The impetus behind this initiative comes from increasing recognition that the plastome is a particularly attractive target for the introduction of genes carrying agronomically valuable traits into crop plants, and that plastid transformation provides a valuable new tool for evaluating the contribution of plastome genes to the essential, lifegiving, process of photosynthesis. These two points are interlinked, as any modification of the plastome for biotechnological goals, has implications for the proper functioning of the plastome, and the interplay between it and the nucleus. Plasmonet has identified several key elements of the development of plastid transformation technology, and parallel investigations on the function and regulation of plastid genes, and these provide the essence of the current proposal. They are concisely stated in the following list of objectives:
1. Efficient plastid transformation procedures will be established for three important European crops, potato, tomato and oilseed rape.
2. Environmentally friendly, and versatile, vectors will be developed for efficient plastid transformation. Critical elements of this will include: - a system for the subsequent elimination of heterologous, antibiotic resistance, marker genes from the plastome.
- assessment of efficiency of co-transformation of unlinked markers, to allow the routine use of structural antibiotic insensitivity for selection.
- vectors originally developed for Solanaceous species will be adapted for Brassica crops, through the substitution of appropriate homologous flanking sequences.

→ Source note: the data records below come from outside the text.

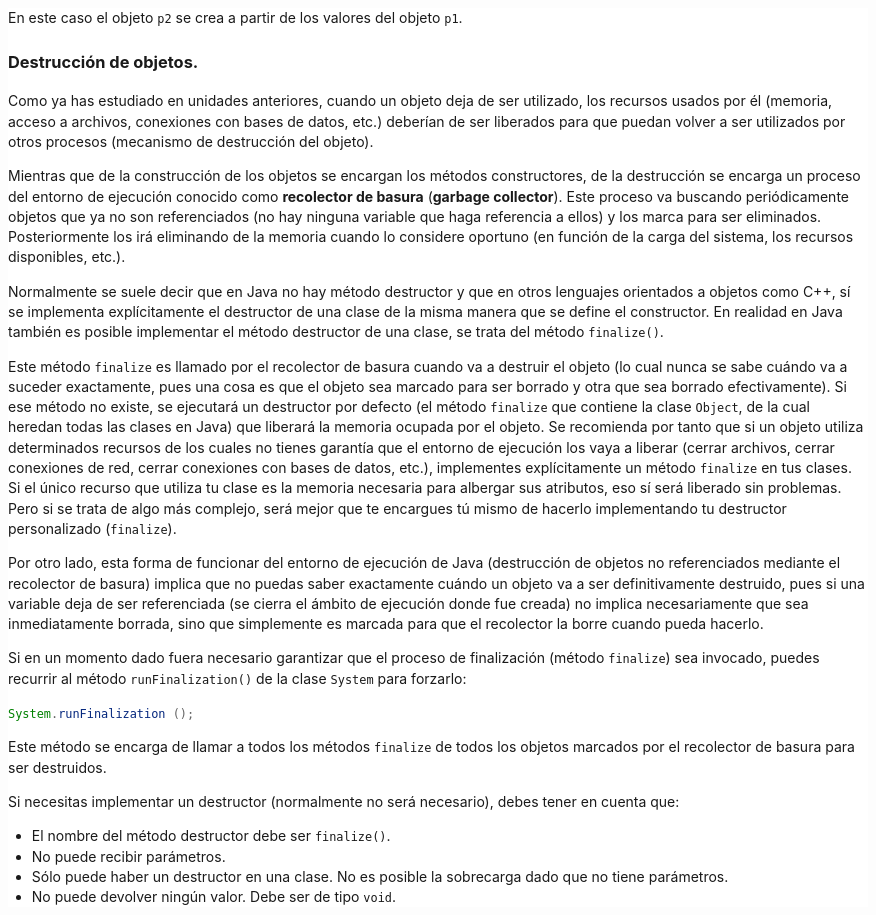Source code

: En este caso el objeto `p2` se crea a partir de los valores del objeto `p1`.

### Destrucción de objetos.

Como ya has estudiado en unidades anteriores, cuando un objeto deja de ser utilizado, los recursos usados por él (memoria, acceso a archivos, conexiones con bases de datos, etc.) deberían de ser liberados para que puedan volver a ser utilizados por otros procesos (mecanismo de destrucción del objeto).

Mientras que de la construcción de los objetos se encargan los métodos constructores, de la destrucción se encarga un proceso del entorno de ejecución conocido como **recolector de basura** (**garbage collector**). Este proceso va buscando periódicamente objetos que ya no son referenciados (no hay ninguna variable que haga referencia a ellos) y los marca para ser eliminados. Posteriormente los irá eliminando de la memoria cuando lo considere oportuno (en función de la carga del sistema, los recursos disponibles, etc.).

Normalmente se suele decir que en Java no hay método destructor y que en otros lenguajes orientados a objetos como C++, sí se implementa explícitamente el destructor de una clase de la misma manera que se define el constructor. En realidad en Java también es posible implementar el método destructor de una clase, se trata del método `finalize()`.

Este método `finalize` es llamado por el recolector de basura cuando va a destruir el objeto (lo cual nunca se sabe cuándo va a suceder exactamente, pues una cosa es que el objeto sea marcado para ser borrado y otra que sea borrado efectivamente). Si ese método no existe, se ejecutará un destructor por defecto (el método `finalize` que contiene la clase `Object`, de la cual heredan todas las clases en Java) que liberará la memoria ocupada por el objeto. Se recomienda por tanto que si un objeto utiliza determinados recursos de los cuales no tienes garantía que el entorno de ejecución los vaya a liberar (cerrar archivos, cerrar conexiones de red, cerrar conexiones con bases de datos, etc.), implementes explícitamente un método `finalize` en tus clases. Si el único recurso que utiliza tu clase es la memoria necesaria para albergar sus atributos, eso sí será liberado sin problemas. Pero si se trata de algo más complejo, será mejor que te encargues tú mismo de hacerlo implementando tu destructor personalizado (`finalize`).

Por otro lado, esta forma de funcionar del entorno de ejecución de Java (destrucción de objetos no referenciados mediante el recolector de basura) implica que no puedas saber exactamente cuándo un objeto va a ser definitivamente destruido, pues si una variable deja de ser referenciada (se cierra el ámbito de ejecución donde fue creada) no implica necesariamente que sea inmediatamente borrada, sino que simplemente es marcada para que el recolector la borre cuando pueda hacerlo.

Si en un momento dado fuera necesario garantizar que el proceso de finalización (método `finalize`) sea invocado, puedes recurrir al método `runFinalization()` de la clase `System` para forzarlo:

```java
System.runFinalization ();
```

Este método se encarga de llamar a todos los métodos `finalize` de todos los objetos marcados por el recolector de basura para ser destruidos.

Si necesitas implementar un destructor (normalmente no será necesario), debes tener en cuenta que:

- El nombre del método destructor debe ser `finalize()`.
- No puede recibir parámetros.
- Sólo puede haber un destructor en una clase. No es posible la sobrecarga dado que no tiene parámetros.
- No puede devolver ningún valor. Debe ser de tipo `void`.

3. To ensure efficient and appropriate expression of transgenes in the plastome, control of plastid genes will be examined, including: - the relative roles of promoters recognised by
nuclear- and plastid-encoded RNA polymerases.
- the role of transcription factors.
4. Targeted gene inactivation will be used to investigate the biological roles of genes encoding components of the plastidic NADH dehydrogenase complex (ndh genes).
5. Plastid transformation will be used to examine critical interactions between nuclear and plastid genomes,
6. A commercially important trait, cytoplasmic male sterility, will be introduced into tomato and oilseed rape through plastid transformation.